The human genome project, which aimed to sequence the human genome in its entirety, was declared complete in 2003, and was celebrated as a major milestone for science. Genetic sequencing tools had gotten more sophisticated, efficient, and inexpensive, which helped make the achievement possible. But behind the scenes, there were some problems. The human genome contains many repetitive regions that don't code for genes and can be extremely challenging to sequence, so there were some gaps. Most of the work was also performed using a genomic sample from one individual, so it was an incomplete picture. The 1000 Genomes Project, completed in 2012, sequenced 1,092 genomes so that we would learn more about variation in the human genome. But that is still an underrepresentation and the data may not be included in reference sequences, potentially because of quality issues.
Last year, the National Institute of Health announced an initiative to address these problems. Called the “human pangenome reference,” the project aims to sequence the entire genomes of 350 individuals.

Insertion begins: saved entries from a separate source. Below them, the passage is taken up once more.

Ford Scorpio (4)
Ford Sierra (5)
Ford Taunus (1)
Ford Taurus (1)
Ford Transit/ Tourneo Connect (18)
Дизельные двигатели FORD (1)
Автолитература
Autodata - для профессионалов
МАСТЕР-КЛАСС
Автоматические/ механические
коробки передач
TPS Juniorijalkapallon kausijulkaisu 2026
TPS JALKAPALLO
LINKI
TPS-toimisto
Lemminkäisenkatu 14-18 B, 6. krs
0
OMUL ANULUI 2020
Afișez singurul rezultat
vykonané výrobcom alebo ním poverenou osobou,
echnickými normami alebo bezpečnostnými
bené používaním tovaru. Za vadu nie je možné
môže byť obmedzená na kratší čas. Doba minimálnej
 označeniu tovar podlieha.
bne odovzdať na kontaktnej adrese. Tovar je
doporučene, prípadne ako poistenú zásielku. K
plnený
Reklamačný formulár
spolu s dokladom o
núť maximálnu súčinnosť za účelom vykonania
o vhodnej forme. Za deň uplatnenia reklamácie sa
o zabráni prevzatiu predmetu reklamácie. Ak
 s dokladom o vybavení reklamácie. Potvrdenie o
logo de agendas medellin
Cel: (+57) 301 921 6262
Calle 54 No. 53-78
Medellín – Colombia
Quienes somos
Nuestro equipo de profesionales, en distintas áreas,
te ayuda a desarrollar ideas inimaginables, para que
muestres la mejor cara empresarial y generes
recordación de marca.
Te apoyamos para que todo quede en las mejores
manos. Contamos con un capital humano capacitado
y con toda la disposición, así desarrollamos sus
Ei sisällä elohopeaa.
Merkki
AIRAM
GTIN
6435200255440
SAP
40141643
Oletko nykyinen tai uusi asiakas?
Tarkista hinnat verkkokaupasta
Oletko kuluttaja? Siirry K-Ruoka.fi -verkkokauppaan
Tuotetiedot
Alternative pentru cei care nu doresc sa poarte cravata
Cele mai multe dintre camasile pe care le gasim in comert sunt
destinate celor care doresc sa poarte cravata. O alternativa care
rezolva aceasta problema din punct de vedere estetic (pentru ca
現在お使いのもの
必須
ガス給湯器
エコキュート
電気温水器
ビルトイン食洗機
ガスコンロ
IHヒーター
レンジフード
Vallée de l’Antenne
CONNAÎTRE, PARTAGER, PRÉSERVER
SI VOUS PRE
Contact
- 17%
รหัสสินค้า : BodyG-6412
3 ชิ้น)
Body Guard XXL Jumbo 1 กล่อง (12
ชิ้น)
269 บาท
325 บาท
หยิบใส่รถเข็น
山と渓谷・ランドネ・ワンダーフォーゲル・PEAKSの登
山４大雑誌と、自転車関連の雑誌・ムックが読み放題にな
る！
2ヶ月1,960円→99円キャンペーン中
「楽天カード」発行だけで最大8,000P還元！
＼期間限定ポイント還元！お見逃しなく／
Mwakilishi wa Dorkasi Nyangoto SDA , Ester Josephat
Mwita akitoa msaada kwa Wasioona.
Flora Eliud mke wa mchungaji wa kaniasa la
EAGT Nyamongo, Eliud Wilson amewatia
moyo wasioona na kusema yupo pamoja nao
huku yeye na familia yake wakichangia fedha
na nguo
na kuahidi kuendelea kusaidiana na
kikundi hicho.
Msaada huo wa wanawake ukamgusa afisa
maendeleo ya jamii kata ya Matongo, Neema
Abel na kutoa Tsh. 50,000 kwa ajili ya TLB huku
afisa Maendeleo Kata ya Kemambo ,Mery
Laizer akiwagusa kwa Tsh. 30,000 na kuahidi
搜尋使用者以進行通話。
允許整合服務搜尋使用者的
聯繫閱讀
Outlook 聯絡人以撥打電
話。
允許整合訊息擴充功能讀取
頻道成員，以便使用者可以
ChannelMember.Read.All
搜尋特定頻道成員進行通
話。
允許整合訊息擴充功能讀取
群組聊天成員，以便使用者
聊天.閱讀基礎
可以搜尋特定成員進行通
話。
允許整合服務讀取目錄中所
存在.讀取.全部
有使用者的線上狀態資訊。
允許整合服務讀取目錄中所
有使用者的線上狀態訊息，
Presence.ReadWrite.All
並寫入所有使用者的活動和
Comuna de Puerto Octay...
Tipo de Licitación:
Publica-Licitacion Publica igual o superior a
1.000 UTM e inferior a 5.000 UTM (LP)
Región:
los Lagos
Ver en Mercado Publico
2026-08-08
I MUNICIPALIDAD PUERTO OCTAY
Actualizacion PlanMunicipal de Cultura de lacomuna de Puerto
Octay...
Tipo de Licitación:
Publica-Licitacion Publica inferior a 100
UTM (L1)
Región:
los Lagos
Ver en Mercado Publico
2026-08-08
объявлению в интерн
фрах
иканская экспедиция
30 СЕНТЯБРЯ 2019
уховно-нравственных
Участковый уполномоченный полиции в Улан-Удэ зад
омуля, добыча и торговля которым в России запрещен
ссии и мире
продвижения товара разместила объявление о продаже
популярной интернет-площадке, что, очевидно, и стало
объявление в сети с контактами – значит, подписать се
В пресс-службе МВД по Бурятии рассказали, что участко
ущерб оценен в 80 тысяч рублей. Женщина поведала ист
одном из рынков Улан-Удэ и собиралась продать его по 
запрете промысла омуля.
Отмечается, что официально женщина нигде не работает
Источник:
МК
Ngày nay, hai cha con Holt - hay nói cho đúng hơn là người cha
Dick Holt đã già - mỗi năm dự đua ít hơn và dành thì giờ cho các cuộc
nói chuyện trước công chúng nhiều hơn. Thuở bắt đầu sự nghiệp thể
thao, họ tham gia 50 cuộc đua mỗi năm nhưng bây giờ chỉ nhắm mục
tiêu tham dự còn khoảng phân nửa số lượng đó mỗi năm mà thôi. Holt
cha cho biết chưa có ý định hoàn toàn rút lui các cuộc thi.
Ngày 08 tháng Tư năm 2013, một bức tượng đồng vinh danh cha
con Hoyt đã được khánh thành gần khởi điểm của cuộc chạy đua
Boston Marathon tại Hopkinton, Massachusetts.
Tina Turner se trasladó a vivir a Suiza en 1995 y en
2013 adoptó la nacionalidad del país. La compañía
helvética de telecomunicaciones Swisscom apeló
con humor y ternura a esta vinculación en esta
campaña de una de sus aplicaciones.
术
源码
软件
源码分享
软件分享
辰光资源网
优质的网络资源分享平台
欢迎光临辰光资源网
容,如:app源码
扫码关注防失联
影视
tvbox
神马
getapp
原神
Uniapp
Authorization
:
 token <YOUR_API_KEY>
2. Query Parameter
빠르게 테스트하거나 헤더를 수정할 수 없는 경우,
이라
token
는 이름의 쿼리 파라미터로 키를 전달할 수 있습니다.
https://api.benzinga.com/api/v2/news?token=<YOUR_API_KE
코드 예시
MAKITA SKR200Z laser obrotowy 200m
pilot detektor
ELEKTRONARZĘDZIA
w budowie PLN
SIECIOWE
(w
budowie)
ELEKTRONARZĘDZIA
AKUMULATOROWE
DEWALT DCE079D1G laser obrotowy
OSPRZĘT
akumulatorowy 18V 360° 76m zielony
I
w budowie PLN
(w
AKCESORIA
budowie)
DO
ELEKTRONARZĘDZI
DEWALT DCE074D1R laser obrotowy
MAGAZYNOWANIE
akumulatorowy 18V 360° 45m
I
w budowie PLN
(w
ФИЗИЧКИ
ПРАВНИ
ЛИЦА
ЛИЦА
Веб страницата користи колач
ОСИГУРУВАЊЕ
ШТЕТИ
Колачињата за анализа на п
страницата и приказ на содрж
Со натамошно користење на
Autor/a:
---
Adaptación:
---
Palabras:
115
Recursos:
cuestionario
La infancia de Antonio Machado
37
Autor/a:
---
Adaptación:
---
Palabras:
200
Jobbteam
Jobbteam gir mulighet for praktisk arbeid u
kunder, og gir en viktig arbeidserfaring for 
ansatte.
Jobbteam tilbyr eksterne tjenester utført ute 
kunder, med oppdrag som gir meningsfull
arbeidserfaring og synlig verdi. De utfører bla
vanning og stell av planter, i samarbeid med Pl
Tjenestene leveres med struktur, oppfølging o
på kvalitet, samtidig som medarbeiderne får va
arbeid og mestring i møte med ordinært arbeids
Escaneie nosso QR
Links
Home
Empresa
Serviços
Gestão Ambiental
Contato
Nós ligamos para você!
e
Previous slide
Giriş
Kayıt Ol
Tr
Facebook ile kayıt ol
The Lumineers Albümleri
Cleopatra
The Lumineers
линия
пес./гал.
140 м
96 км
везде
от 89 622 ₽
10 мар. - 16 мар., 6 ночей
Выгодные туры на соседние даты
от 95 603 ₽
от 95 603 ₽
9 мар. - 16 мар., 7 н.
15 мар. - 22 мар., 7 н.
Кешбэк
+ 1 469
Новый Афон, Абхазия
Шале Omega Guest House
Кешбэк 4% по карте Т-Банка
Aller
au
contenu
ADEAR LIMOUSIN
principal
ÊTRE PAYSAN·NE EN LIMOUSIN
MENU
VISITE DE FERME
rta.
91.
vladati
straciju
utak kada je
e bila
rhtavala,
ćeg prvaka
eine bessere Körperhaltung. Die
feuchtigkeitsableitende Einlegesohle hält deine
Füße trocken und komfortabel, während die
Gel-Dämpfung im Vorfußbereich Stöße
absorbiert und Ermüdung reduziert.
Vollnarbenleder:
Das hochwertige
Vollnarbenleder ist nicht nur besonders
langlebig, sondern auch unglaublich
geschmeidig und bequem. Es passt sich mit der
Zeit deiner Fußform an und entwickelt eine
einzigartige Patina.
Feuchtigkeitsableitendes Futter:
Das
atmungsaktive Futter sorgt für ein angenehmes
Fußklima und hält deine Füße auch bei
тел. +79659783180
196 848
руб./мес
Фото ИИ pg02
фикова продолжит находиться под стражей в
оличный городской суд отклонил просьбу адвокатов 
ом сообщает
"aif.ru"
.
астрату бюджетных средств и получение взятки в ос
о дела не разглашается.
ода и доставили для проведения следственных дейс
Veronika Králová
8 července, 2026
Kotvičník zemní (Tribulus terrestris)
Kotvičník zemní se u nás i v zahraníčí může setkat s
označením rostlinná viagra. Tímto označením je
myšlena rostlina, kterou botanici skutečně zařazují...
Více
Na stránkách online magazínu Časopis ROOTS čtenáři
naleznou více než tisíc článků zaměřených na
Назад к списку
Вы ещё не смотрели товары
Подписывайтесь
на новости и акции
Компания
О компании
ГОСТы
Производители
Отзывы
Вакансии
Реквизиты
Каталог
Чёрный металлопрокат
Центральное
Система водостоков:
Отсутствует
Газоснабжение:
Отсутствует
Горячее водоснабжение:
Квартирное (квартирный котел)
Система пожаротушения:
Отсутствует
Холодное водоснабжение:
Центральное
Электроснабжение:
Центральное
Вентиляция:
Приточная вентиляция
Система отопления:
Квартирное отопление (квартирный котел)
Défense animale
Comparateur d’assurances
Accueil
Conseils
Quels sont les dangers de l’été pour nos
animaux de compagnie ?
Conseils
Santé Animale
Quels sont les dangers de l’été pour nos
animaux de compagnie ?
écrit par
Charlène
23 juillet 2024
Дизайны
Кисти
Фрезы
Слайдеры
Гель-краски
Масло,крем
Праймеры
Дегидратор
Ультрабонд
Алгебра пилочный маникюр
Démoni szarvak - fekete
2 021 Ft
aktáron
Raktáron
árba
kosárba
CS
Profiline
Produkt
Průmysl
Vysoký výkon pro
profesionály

"One human genome cannot represent all of humanity. The human pangenome reference will be a key step forward for biomedical research and personalized medicine. Not only will we have 350 genomes representing human diversity, they will be vastly higher quality than previous genome sequences," said David Haussler, professor of biomolecular engineering at UC Santa Cruz and director of the UC Santa Cruz Genomics Institute.
Nobel Laureate Frederick Sanger and colleagues created Sanger sequencing for reading a genetic sequence in 1977. After a DNA sequence has been amplified, each base is labeled and then read from one end. In 1995, pairwise end sequencing was shown to be useful for sequencing whole genomes, and the technology was used to sequence the human genome. A library of fragments is prepared from a genome, and the fragments are read. Computational tools assemble the fragments into longer sequences. Nanopore sequencing, which pushes a molecule through a really tiny pore, detecting the base as it moves through, was created as one of the 'third-generation' sequencing technologies.
With an intensive effort, including 150,000 hours of commuting time, researchers at UC Santa Cruz researchers were able to use nanopore technology for long-read human genome sequencing. Around a year later, the cost was brought down significantly, and the results could were then obtained within about a week. "We sequenced eleven human genomes in nine days, which was unprecedented at the time," said UC Santa Cruz Research Scientist Miten Jain.
It's now been taken even further; an algorithm has been designed that can use long-read sequencing data to assemble as complete human genome in around six hours, and four about $70.
The researchers said they hope their assembler will increase the pace of genomics research and open opportunities. This includes enabling pangenome research to represent the true scale of human diversity, a decidedly more practical pursuit.
"Our new assembler was designed to be cheap and quick, with the goal to be on the cloud," said UC Santa Cruz's Benedict Paten. "It gives us the power to scale nanopore sequencing. Now, I'm confident that we'll be easily assembling hundreds of de novo genomes in the next couple of years."